Synopsis
The running of rivers, the wild geese returning, the bear cubs stepping out, and the peepers singing - this is the arrival of spring in the north country. Join all manner of north country animals as they respond in their own unique ways to the slow vanishing of the cold, dark winter. Reeve Lindbergh's verse captures the empowering voice of spring in language both poetic and precise, while Liz Sivertson's paintings are as spirited and free as the north itself. Together, poet and painter celebrate the wildness and beauty of a season that can never come too soon.
Publishers Weekly
In a fresh rush of rhyming couplets, the voice of spring calls northern creatures to life: "Wiggle out, swim about, says the voice to the trout./ Skim the silvery riverbanks, in and out"; "Strut out, tall moose, from your stand of spruce./ Walk around, feel the ground, let your bones get loose." Lindbergh's (The Midnight Farm) ebullient verse is a triumph song of spring's melting, sensory flush.
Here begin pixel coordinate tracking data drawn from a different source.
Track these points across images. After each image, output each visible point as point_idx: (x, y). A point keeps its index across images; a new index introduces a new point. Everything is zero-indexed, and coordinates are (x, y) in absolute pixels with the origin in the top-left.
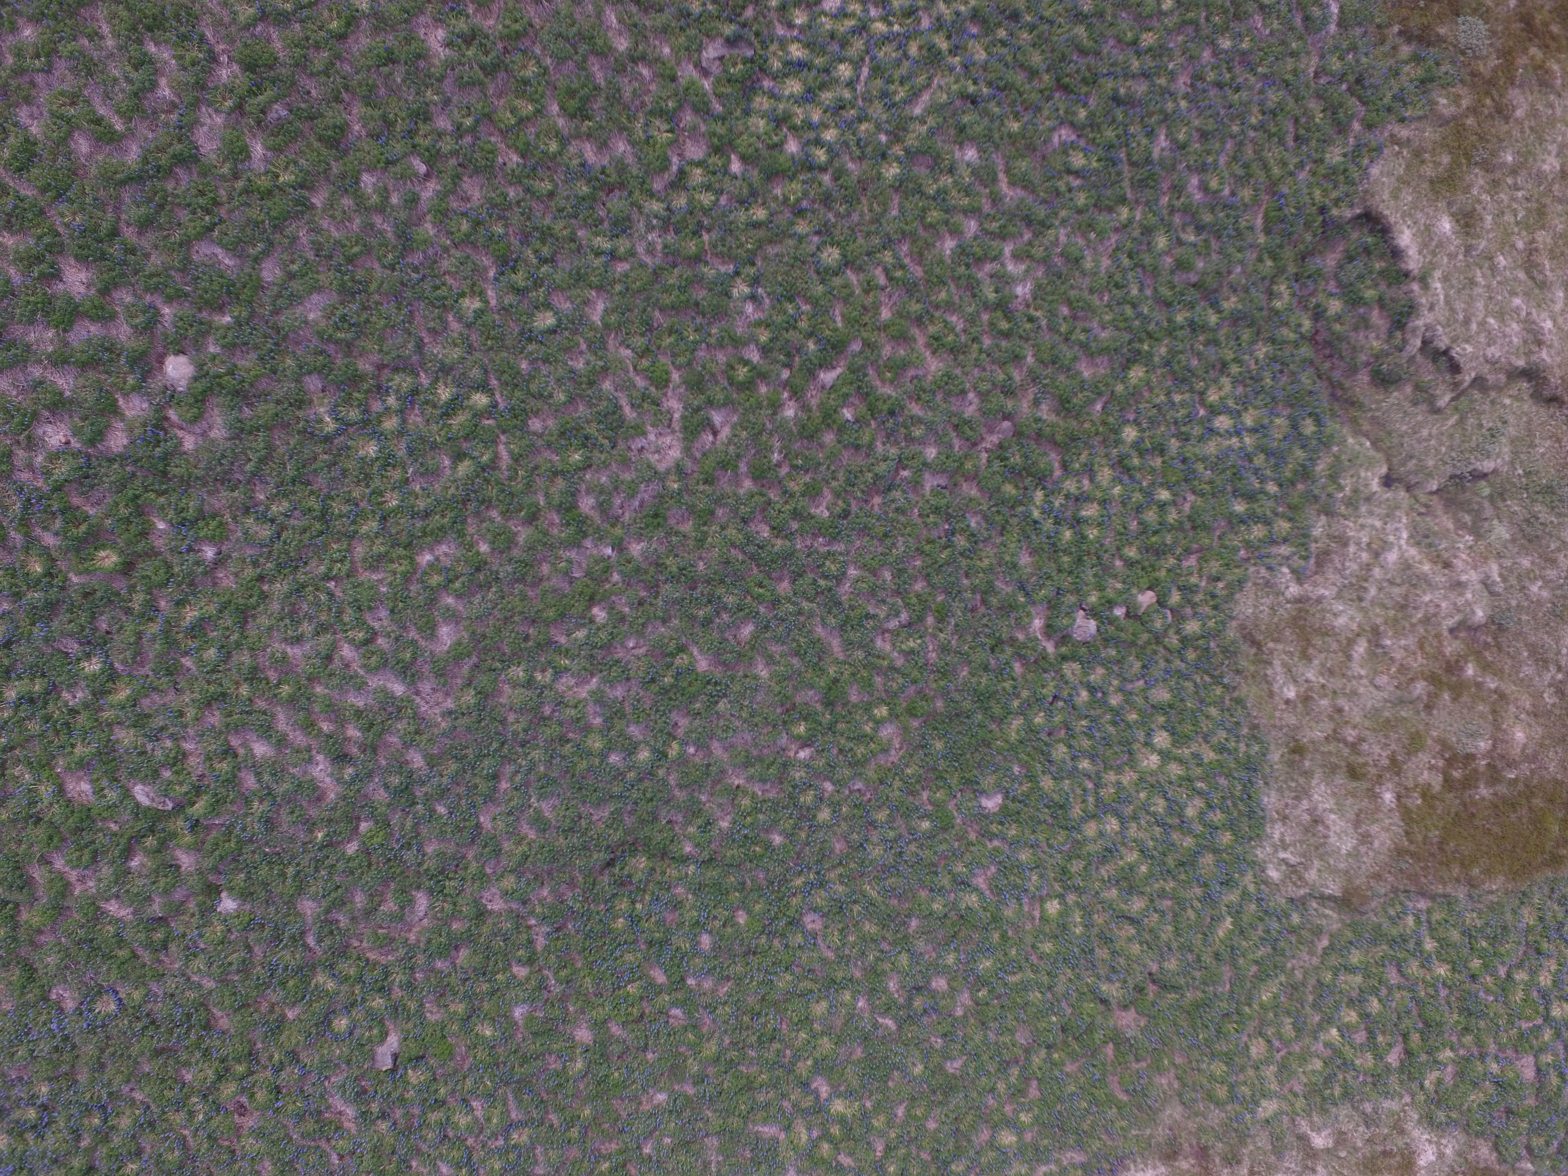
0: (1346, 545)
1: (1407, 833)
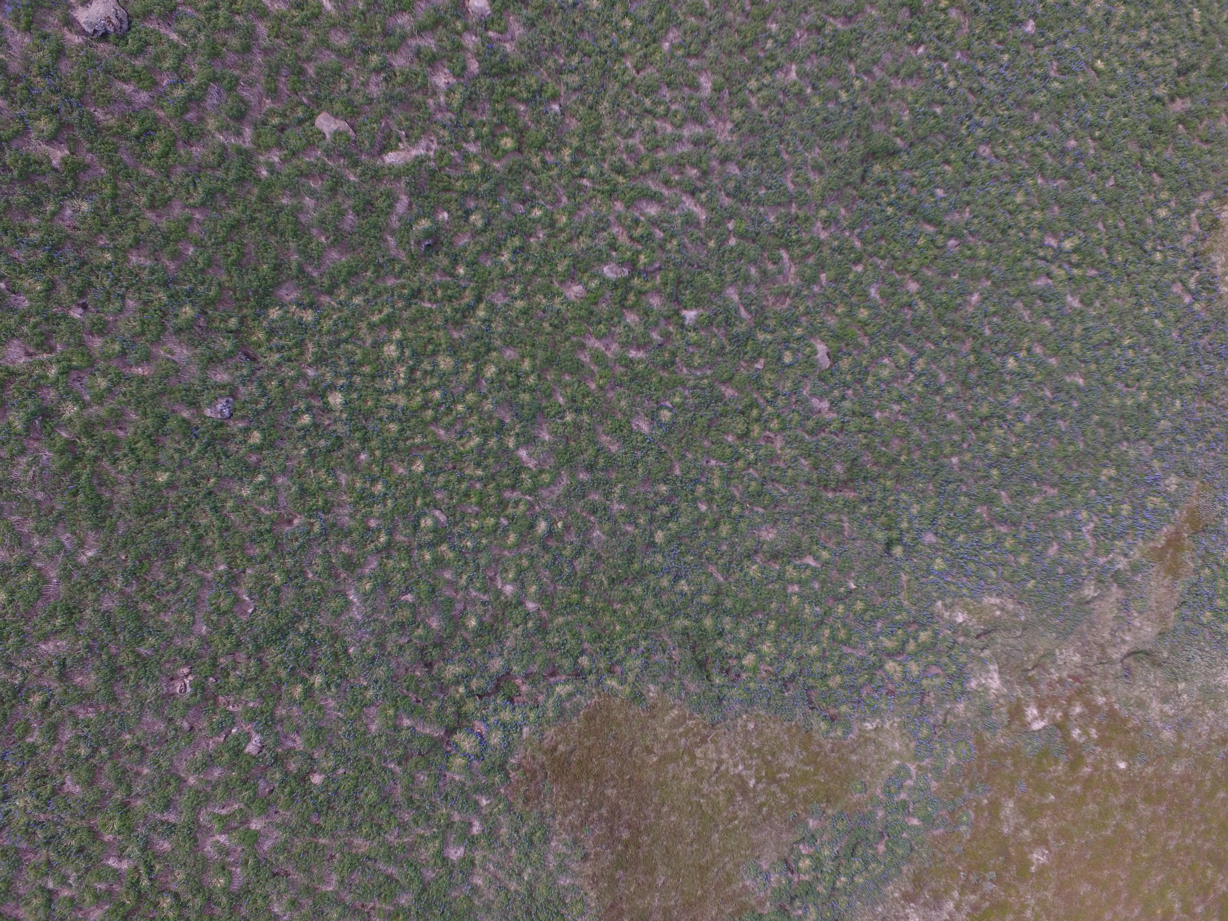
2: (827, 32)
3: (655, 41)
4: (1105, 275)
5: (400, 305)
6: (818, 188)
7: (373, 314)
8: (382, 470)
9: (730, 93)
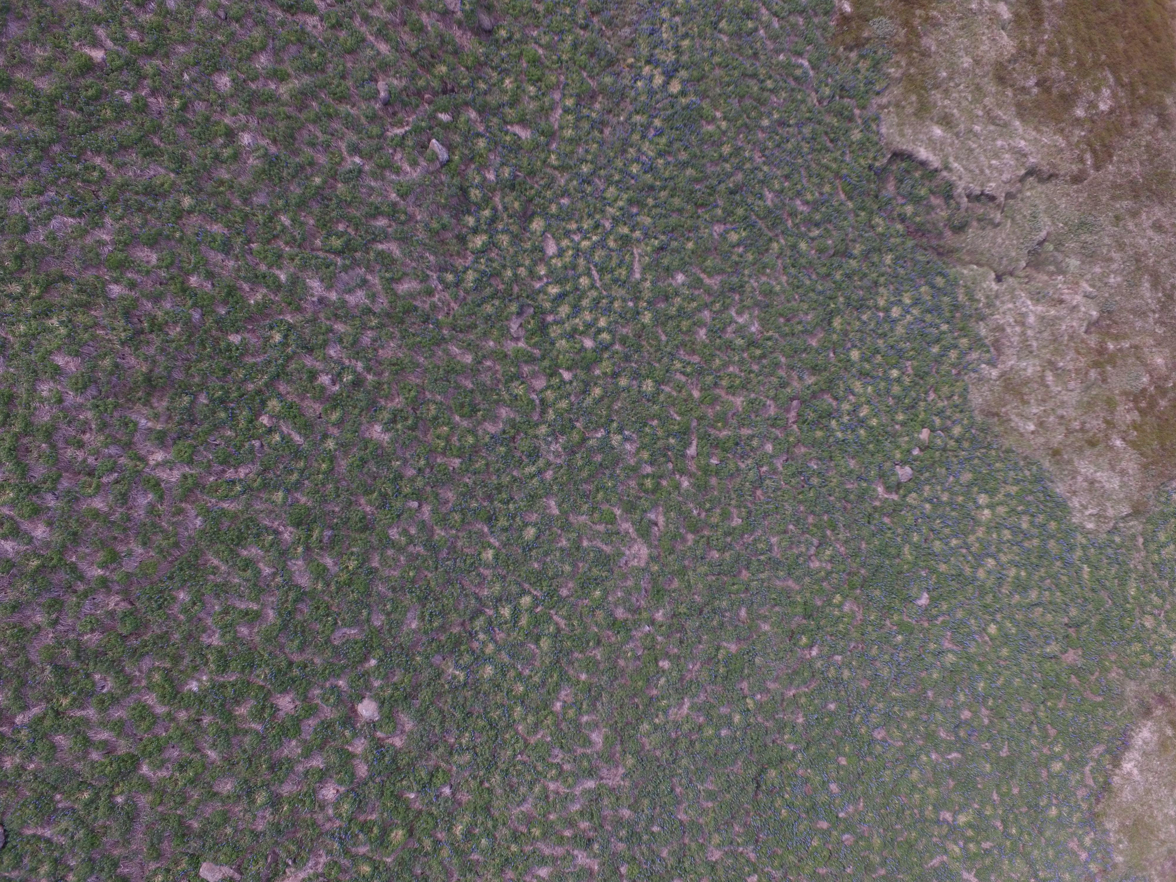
0: (1003, 330)
1: (1141, 454)
4: (1000, 847)
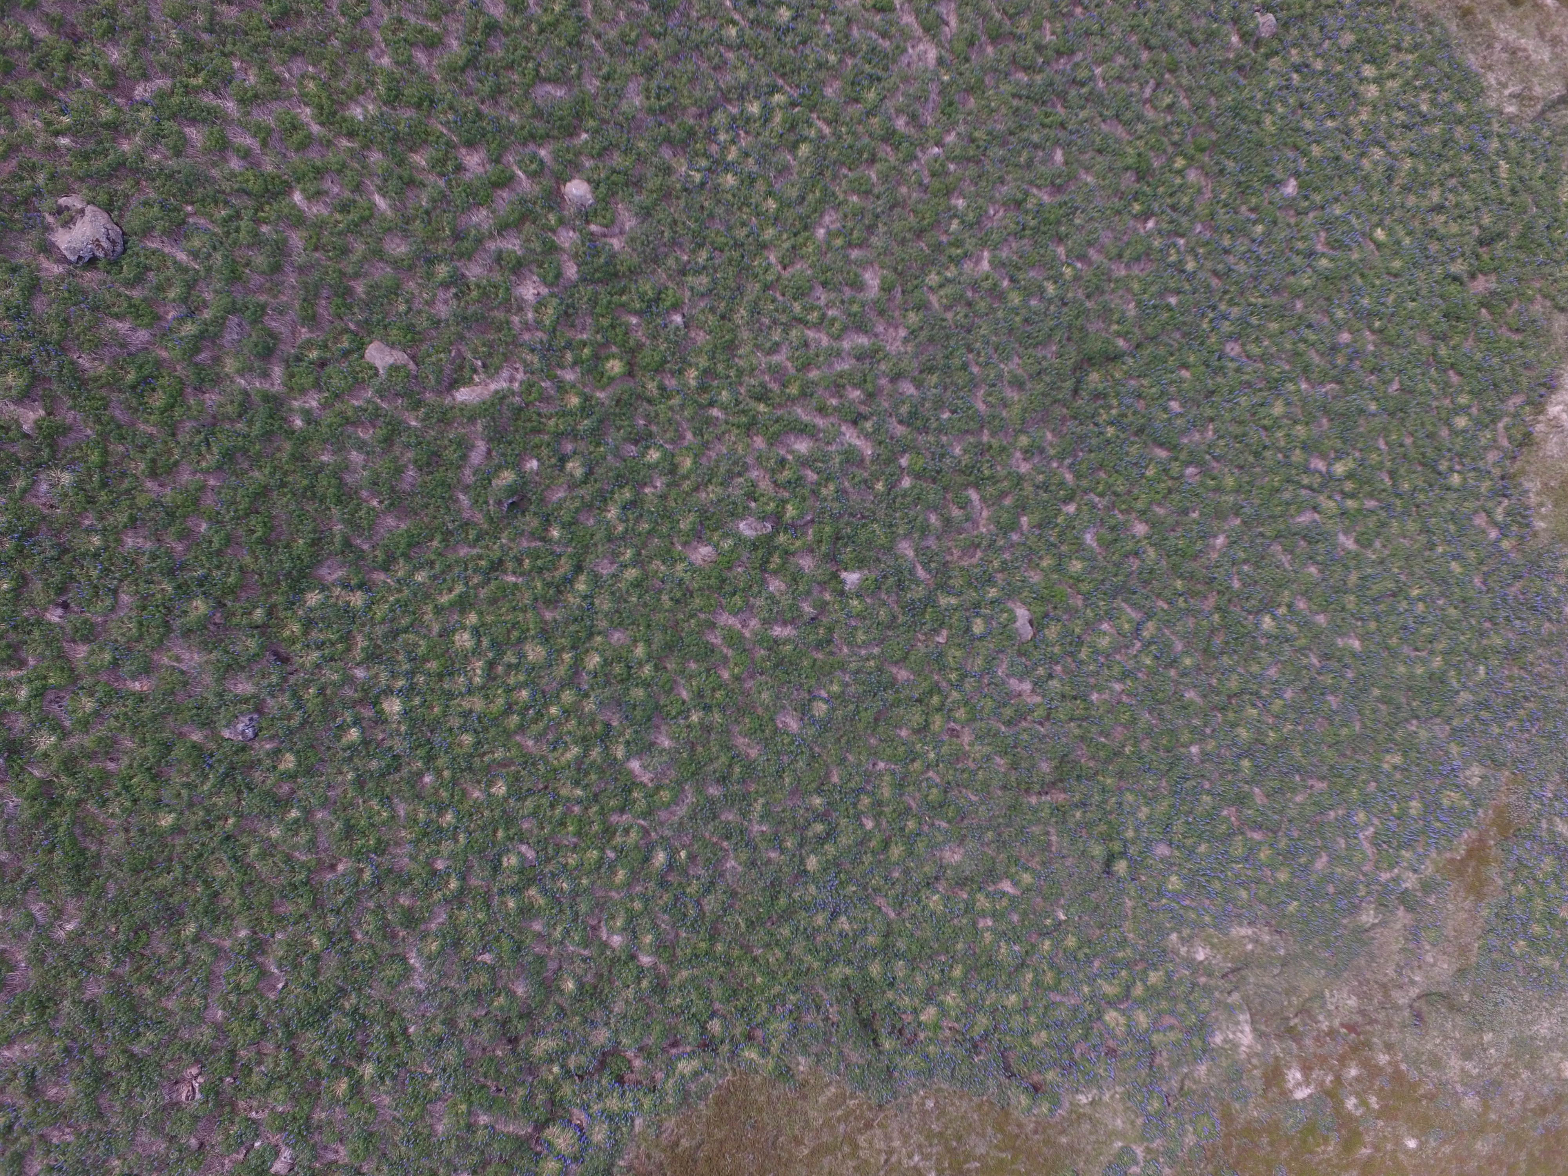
2: (1029, 206)
3: (806, 228)
4: (1388, 507)
5: (475, 581)
6: (1016, 410)
7: (441, 594)
8: (452, 796)
9: (903, 292)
And in first-time artist Sivertson's acrylic paintings, readers will float, swoop and exult along with the creatures: she gives the animals playful and unmistakable gestures that suggest by turns long-legged awkwardness, timid grace and soaring power. Her paintings are a sensory feast, setting the animals' often indistinct but expressive forms against backlit evergreens and grasses, or sometimes more abstract, energetically brushed, prismatic backgrounds. A glossary describing 14 animals is included. Ages 4-8. (Apr.)